Как ни был занят — как обычно — шеман, он сразу отреагировал на тихие шаги сзади — резко обернулся. Лицо его тут же расслабилось и размягчилось легким подобием улыбки. К нему, так же улыбаясь, подошла Кейта иль Дор. Положила руку на плечо.
— Занят? Отвлекаю?
— Нет, все хорошо, Кей. Сейчас начнем... я просто хотел еще раз просмотреть. Но это неважно. Все равно, — он махнул рукой и совсем уже повернулся к ней.
— Народ так удивляется, — сказала Кейта, — всех вызвали с Тримы... как будто катастрофа какая.
— Недолго осталось удивляться. Скоро все все узнают.
— Эль, послушай... а почему такая спешка? Я тоже не понимаю. Ты говорил, что излучатель существует давно, что его уже испытали на группе добровольцев даже... все работает. Почему именно сейчас рванули так?
Он взял ее за руку.
— Потому что сведения из Дарайи поступили соответствующие. И они проверены на Триме.
— То есть — какие сведения?
— Что у них есть излучатель, и они намерены его применить. Но по-своему. И на прошлой неделе мы получили подтверждение с Тримы. Все, Кей. Теперь все будет иначе, и главное — не упустить контроль за ситуацией.
— Вот как, — прошептала ошеломленная Кейта.
— А знаешь, кстати, от кого получено сообщение? Решающее? Помнишь Кельма?
— О, серьезно? Я думала, он простой агент... у него же дейтрийская внешность, серьезное внедрение невозможно.
— У твоего отца тоже была дейтрийская внешность!
— Да, но он был в какой-то мере исключением...они его сами перевербовали, и там личные связи...
— Кельм тоже исключение, — Эльгеро улыбнулся так самодовольно, как будто Кельм был его сыном. Впрочем, в какой-то мере, и он, и Кейта давно считали этого человека не чужим себе.
— Это здорово. Я помню его хорошо, каким он был в молодости... А ты знаешь, что Ивик была в него влюблена?
— Да? Нет, не знал, — суховато ответил Эльгеро, и Кейта почувствовала, что эту тему развивать не стоит. Эльгеро всегда был жестким традиционалистом и к вопросам нравственности относился сурово.
— Да, был у нее такой период, давно уже. А помнишь, какой он был? Я, честно говоря, не думала, что он станет вообще нормальным человеком, сможет работать. Его было так жалко... Но потом, через несколько лет, он перестал вызывать жалость. Знаешь, я не удивляюсь тому, что он стал реально великим разведчиком.
— Да, меня это тоже не удивляет. Очень дельный человек, — согласился Эльгеро. Посмотрел на часы. Кейта кивнула и безмолвно пошла к двери.

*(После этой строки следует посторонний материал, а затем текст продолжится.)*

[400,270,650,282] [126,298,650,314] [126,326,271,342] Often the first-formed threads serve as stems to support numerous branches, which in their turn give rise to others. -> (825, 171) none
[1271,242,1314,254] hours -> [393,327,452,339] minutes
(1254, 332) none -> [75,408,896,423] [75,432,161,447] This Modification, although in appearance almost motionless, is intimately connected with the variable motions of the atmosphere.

Пройдя небольшой коридорчик, она открыла дверь и вошла в небольшой зал, набитый народом. Почти все стулья были заняты, в глазах рябило от серо-зеленой гэйновской формы. Кейта и сама была в парадном, со своими пятью сверкающими Знаками чести, с нашивками стаффы у воротника. Зал тихо гудел, гэйны переговаривались между собой. Здесь собрались только командиры, званием не ниже зеннора, только работающие на Триме — всех их внезапно вызвали сюда. Кейта нашла взглядом в углу своего сына, Дэйма, он уже командовал отделом Контрстратегии стран Карибского бассейна. Дэйм оживленно беседовал о чем-то с другом, таким же смуглым и остролицым, чем-то похожим на латиноамериканца. Из третьего ряда Кейте помахала стаффа Арта иль Вэш, старая знакомая. Рядом с ней был свободный стул. Кейта протиснулась и села.